=== ИСХОДНЫЙ ТЕКСТ ===
+++

Понятно, что такого раздражения между авторами не может быть в странах, обладающих крепким и широко распространенным образованием: здесь автор, сознающий несправедливость возражений, спокоен, зная, что в обществе много людей, которые не станут на сторону его противника потому только, что тот написал несколько резких и насмешливых заметок, зная, что в обществе образованном нельзя поколебать авторитета одними криками, насмешками. Самая резкость нападок из противного лагеря служит доказательством важного значения ученого или литературного произведения, потому успокаивает автора вместо раздражения, и если автор чувствует необходимость полемики для уяснения вопроса, то ему не нужно спешить, он сделает это при полном спокойствии и потому с полным достоинством, без личностей и брани.

+++

=== ЗАДАНИЕ ===
Что, согласно исходному тексту, служит доказательством важного значения ученого или литературного произведения? Данные к этому заданию отношения не имеют.

=== ИСХОДНЫЕ ДАННЫЕ ===
+++

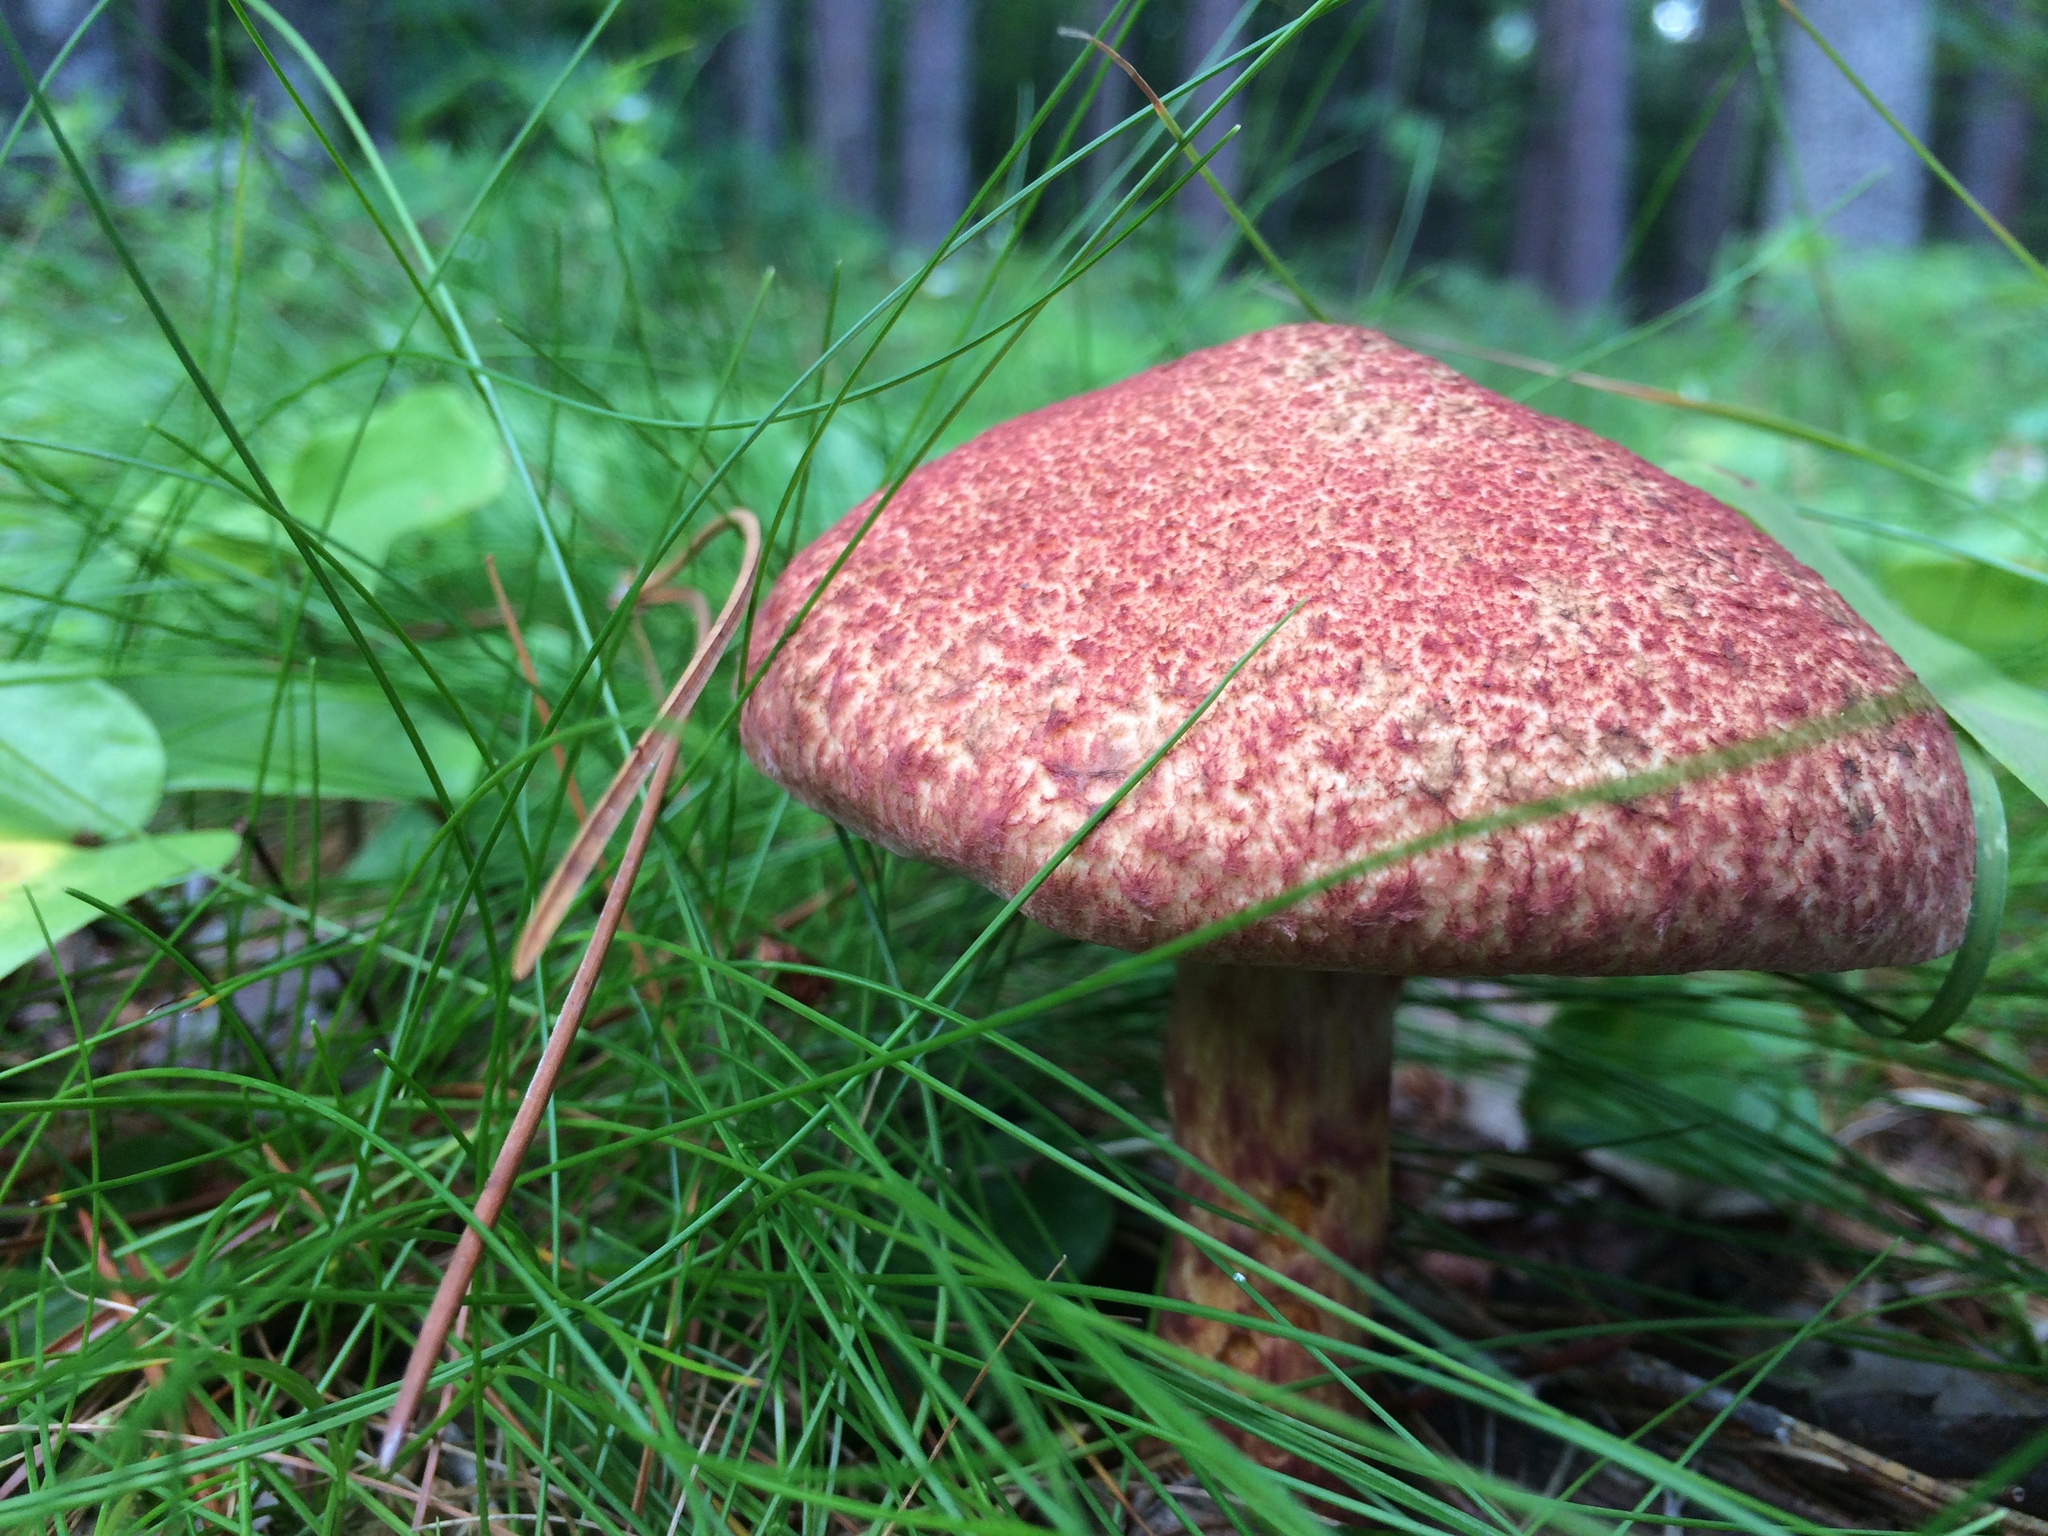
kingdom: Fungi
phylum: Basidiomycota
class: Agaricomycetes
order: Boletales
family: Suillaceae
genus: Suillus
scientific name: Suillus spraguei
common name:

+++

=== ОТВЕТ ===
Самая резкость нападок из противного лагеря.